И вот в сем блаженном страдании возникла диссонирующая скрипка. Она звучала менее полминуты. Оркестр изливался парящей синевой, зеленью и желтизной, когда вдруг на высоких красных нотах Мортон взлетел в поднебесье, а затем на низких черных ринулся в преисподнюю. Если звук способен выразить чувство, то именно это и произошло: глубокое переживание стало слышимым, сильное чувство идеально перевоплотилось в звук, а потом вновь стало чувством. В те секунды меня охватила глубочайшая, рвущая душу скорбь, я с головой окунулся в муку.
Вдруг диссонирующая скрипка смолкла, ансамбль резко перешел на однообразную нотную зыбь. Внезапный сбой, попытка вернуться в прежнее русло. Но Мортон вконец растерялся — он беспрестанно ошибался, а затем, сдавшись, прекратил игру и понуро замер, в левой руке зажав скрещенные скрипку и смычок. Несмотря на отчаянные усилия дирижера выправить курс, вскоре и другие партии разбрелись кто куда, безнадежно заблудившись. В зале царил мутный серый звук. Один за другим музыканты оставляли позиции, последним отступил Стюарт, первая скрипка. Зал окутало тишиной.
Будто разжалась чья-то хватка, позволив рухнуть обратно на стул. Сердце мое колотилось, я громко дышал открытым ртом. Хотелось взлететь на сцену к Мортону, только что сотворившему нечто беспредельно мощное и прекрасное, чему я был свидетелем.
Никто не аплодировал. Висела наэлектризованная тишина. Казалось, дотронься до стен или пола, и они вздрогнут.
В зале зажегся свет. Я не шелохнулся. В моем бытии пали все преграды, я наслаждался изумительным чувством свободы, чувствуя себя опустошенным, распахнутым, преображенным.

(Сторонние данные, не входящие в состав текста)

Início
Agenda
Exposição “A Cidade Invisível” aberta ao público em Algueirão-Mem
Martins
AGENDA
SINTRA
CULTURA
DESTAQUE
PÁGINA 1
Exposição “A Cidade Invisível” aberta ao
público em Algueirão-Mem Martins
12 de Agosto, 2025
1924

Постепенно я стал воспринимать посторонние звуки — чей-то судорожный вздох, ерзанье, скулеж овчарки. Потом зрители начали тихонько расходиться, словно после церковной службы. Музыканты гуськом покинули сцену. Мортон ушел третьим.
Я все сидел. Огляделся. Театр изменился: теперь он казался не руинами, но величественным храмом.
Вошел чернокожий кассир. Кроме меня, зрителей не осталось. Негр стал шумно складывать оранжевые стулья. Я решил помочь. Убрав штук пятнадцать, счел, что заслужил небольшую беседу:
— Великолепная пьеса.
Чернокожий сложил четыре стула и лишь тогда буркнул:
— Угу.
Я убрал еще пять стульев:
— У него есть записи?
— Нету.
Очередная пятерка.
— А другие сочинения?
— Нет. Единственное, на что сподобился.
Следующая пятерка.
— Он женат?
Дурацкий вопрос. Не знаю, почему я его задал. Первое, что пришло в голову безотносительно к музыке. Путаное желание узнать о связи Мортона с миром.
— Женат? — переспросил негр, впервые глянув в мою сторону. — Ага, повенчан. С бутылкой.
«Лучше оставить его в покое», — подумал я, на прощанье оглядывая зал.
— Спасибо. Всего доброго.
Чернокожий не ответил. Я вышел в фойе.
За столиком инвалид пересчитывал выручку. Глянув на меня, он кивнул. Я подождал, пока закончится пересчет десяток.
— Замечательная пьеса.
— Понравилось? — улыбнулся инвалид. — Жалко, не доиграли.
Он казался дружелюбнее. Выговор выдавал в нем южанина, высокий голос был чуть надсаден, как при ангине.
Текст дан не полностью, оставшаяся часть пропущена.